> [Provided records]

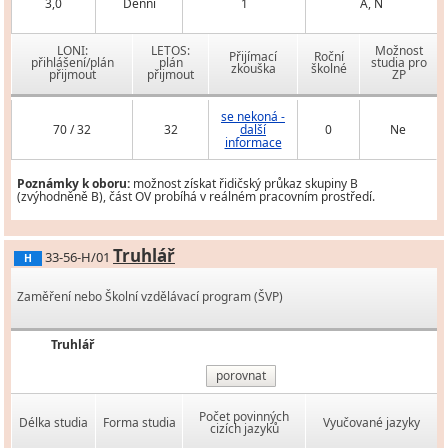
3,0
Denní
1
A, N
LONI:
LETOS:
Možnost
Přijímací
Roční
přihlášení/plán
plán
studia pro
zkouška
školné
přijmout
přijmout
ZP
se nekoná -
70 / 32
32
další
0
Ne
informace
Poznámky k oboru:
možnost získat řidičský průkaz skupiny B
(zvýhodněně B), část OV probíhá v reálném pracovním prostředí.
Truhlář
33-56-H/01
H
Zaměření nebo Školní vzdělávací program (ŠVP)
Truhlář
porovnat
Počet povinných
Délka studia
Forma studia
Vyučované jazyky
cizích jazyků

> [Requirement] From the first line to the last, output the data exactly; skip any pictures.

> [Your solution]
3,0
Denní
1
A, N
LONI:
LETOS:
Možnost
Přijímací
Roční
přihlášení/plán
plán
studia pro
zkouška
školné
přijmout
přijmout
ZP
se nekoná -
70 / 32
32
další
0
Ne
informace
Poznámky k oboru:
možnost získat řidičský průkaz skupiny B
(zvýhodněně B), část OV probíhá v reálném pracovním prostředí.
Truhlář
33-56-H/01
H
Zaměření nebo Školní vzdělávací program (ŠVP)
Truhlář
porovnat
Počet povinných
Délka studia
Forma studia
Vyučované jazyky
cizích jazyků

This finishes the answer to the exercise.